(Data under study Opens)

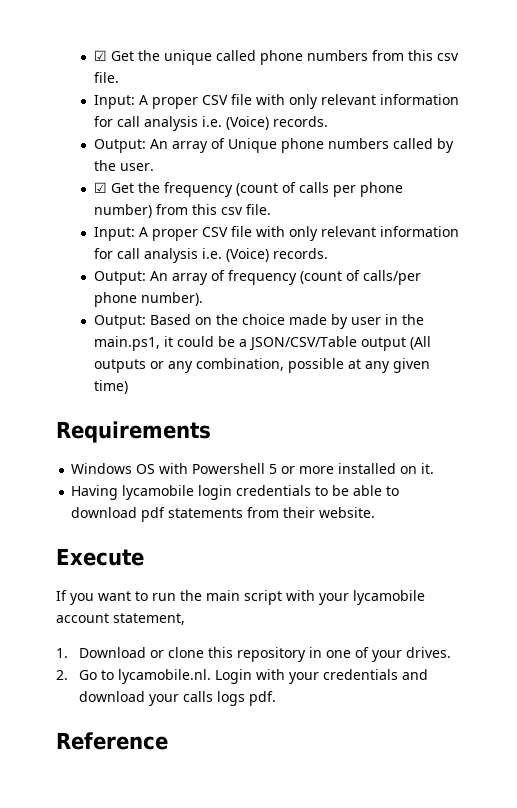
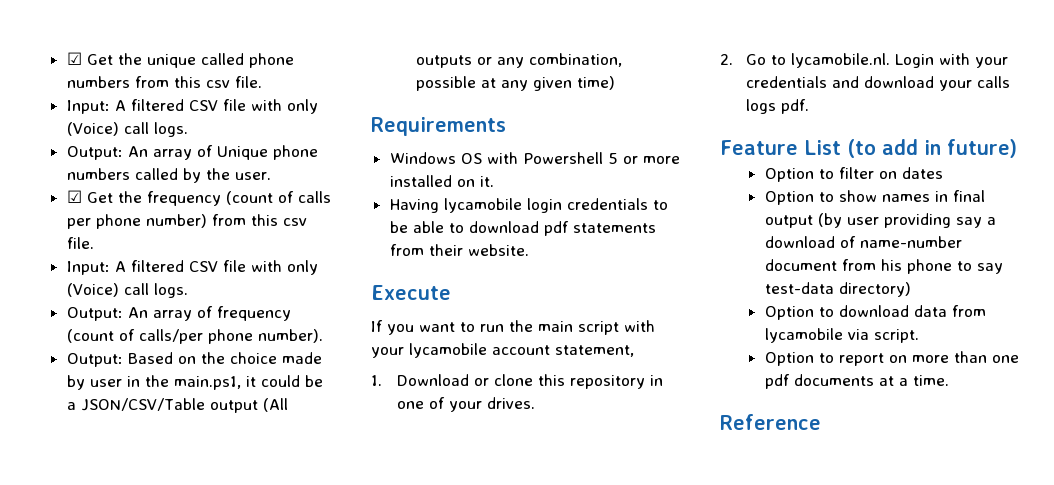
[151,94,459,109] [93,116,328,131] proper CSV file with only relevant information for call analysis i.e. (Voice) records. -> [130,99,318,114] [66,122,188,137] filtered CSV file with only (Voice) call logs.
[151,226,459,241] [93,248,328,263] proper CSV file with only relevant information for call analysis i.e. (Voice) records. -> [130,260,318,275] [66,283,188,298] filtered CSV file with only (Voice) call logs.
(276, 698) none -> [720,139,1017,158] [764,167,943,182] [764,190,985,205] [764,213,996,228] [764,236,962,248] [764,259,1003,274] [764,282,911,297] [764,305,986,320] [764,328,919,343] [764,351,1019,366] [764,374,949,389] // Feature List (to add in future) // Option to filter on dates // Option to show names in final output (by user providing say a download of name-number document from his phone to say test-data directory) // Option to download data from lycamobile via script. // Option to report on more than one pdf documents at a time.

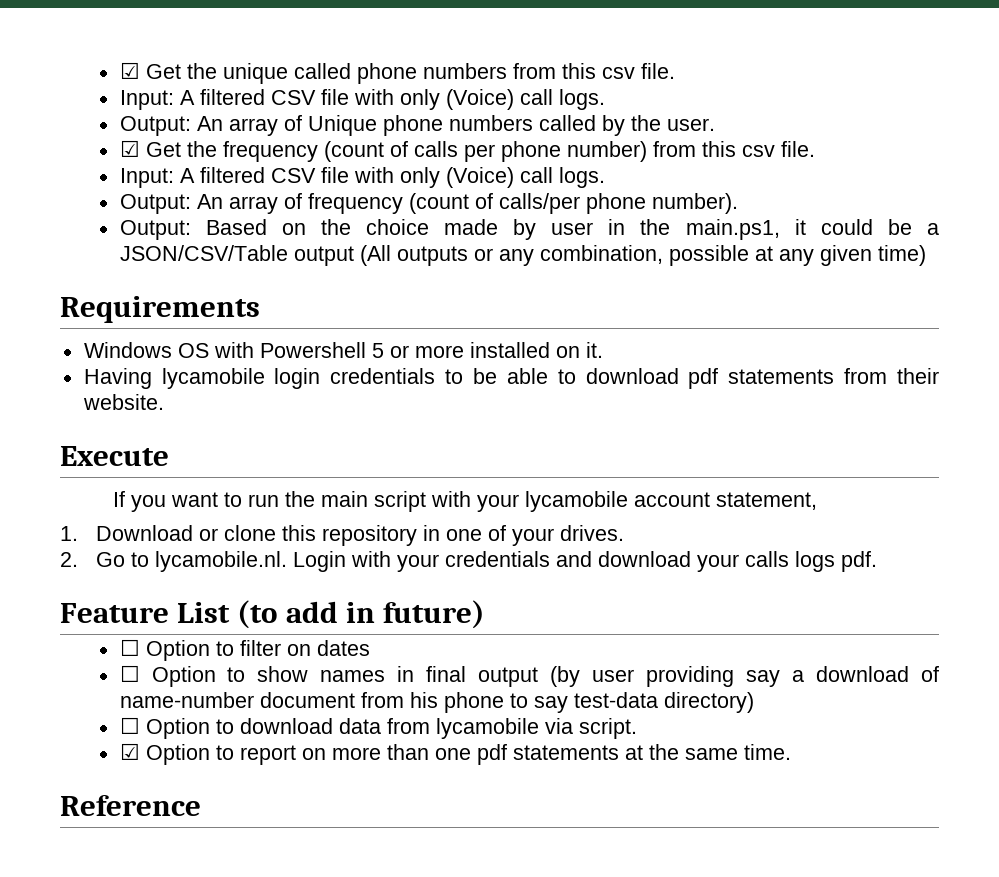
(1017, 148) none -> [119,639,140,656] ☐
(943, 173) none -> [119,665,140,682] ☐
(911, 289) none -> [119,717,140,734] ☐
(919, 336) none -> [119,743,140,760] ☑
[793,374,908,386] documents at a -> [512,744,738,760] statements at the same

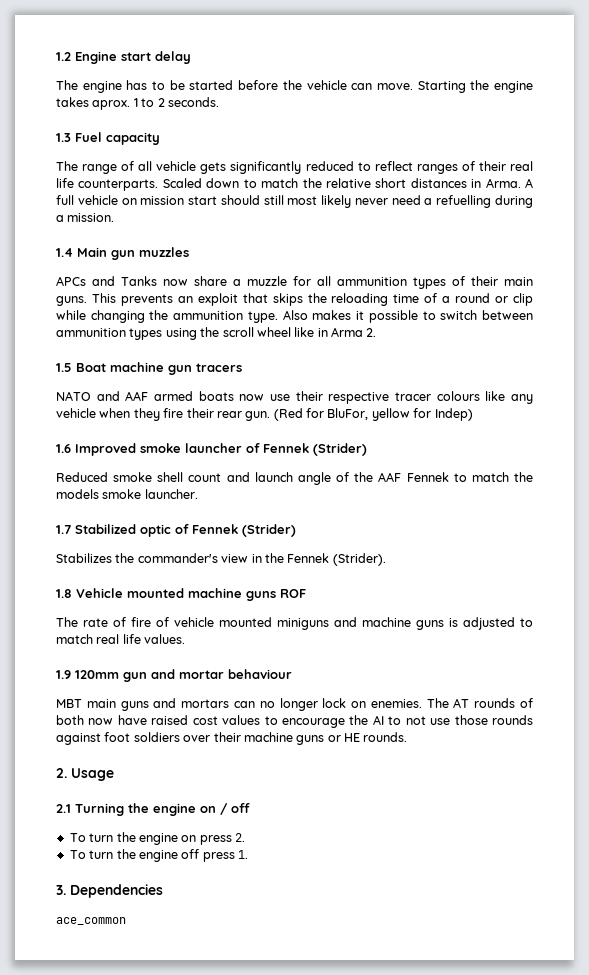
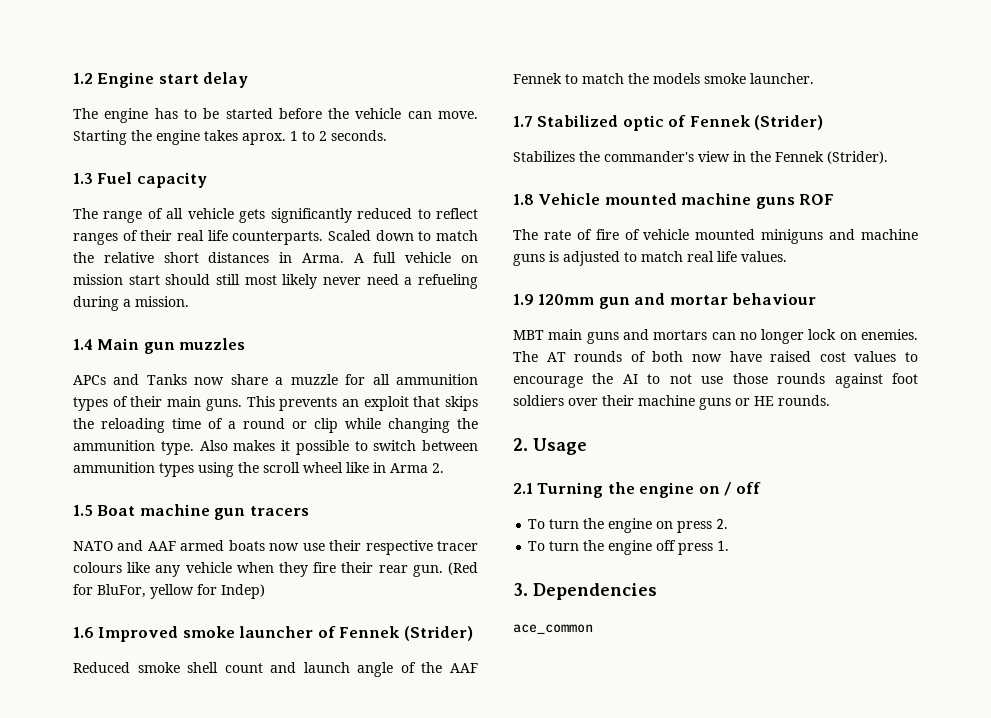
[436,195,492,208] refuelling -> [418,274,478,289] refueling

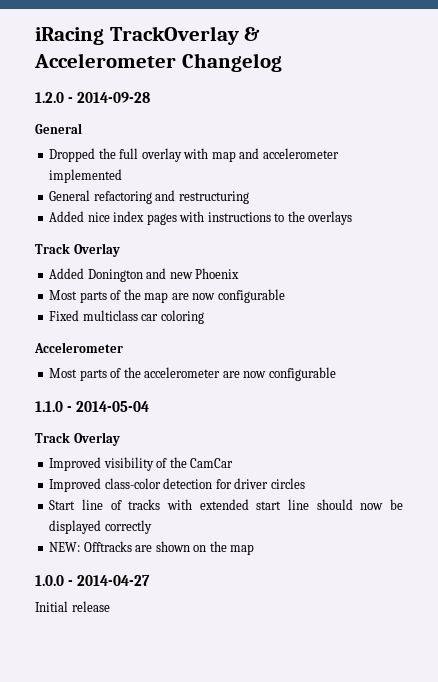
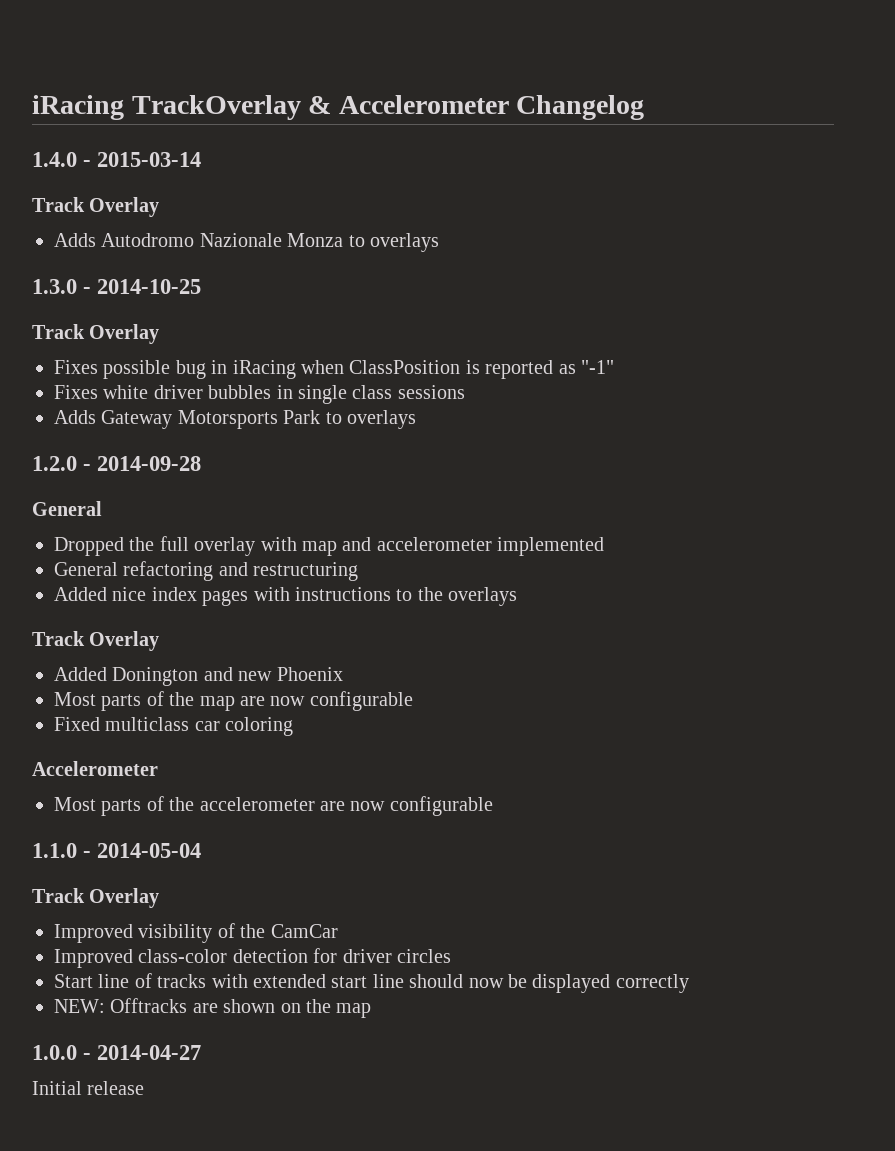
(282, 62) none -> [32,152,202,167] [32,197,160,217] [54,233,439,252] [32,279,202,294] [32,324,160,344] [54,360,614,379] [54,385,465,404] [54,410,416,429] // 1.4.0 - 2015-03-14 // Track Overlay // Adds Autodromo Nazionale Monza to overlays // 1.3.0 - 2014-10-25 // Track Overlay // Fixes possible bug in iRacing when ClassPosition is reported as "-1" // Fixes white driver bubbles in single class sessions // Adds Gateway Motorsports Park to overlays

(Data under study Closes)

■ **Instructions to follow**: Whenever a line above contains "call", copy that line.

■ **Solution to this problem**:
[151,94,459,109] [93,116,328,131] proper CSV file with only relevant information for call analysis i.e. (Voice) records. -> [130,99,318,114] [66,122,188,137] filtered CSV file with only (Voice) call logs.
[151,226,459,241] [93,248,328,263] proper CSV file with only relevant information for call analysis i.e. (Voice) records. -> [130,260,318,275] [66,283,188,298] filtered CSV file with only (Voice) call logs.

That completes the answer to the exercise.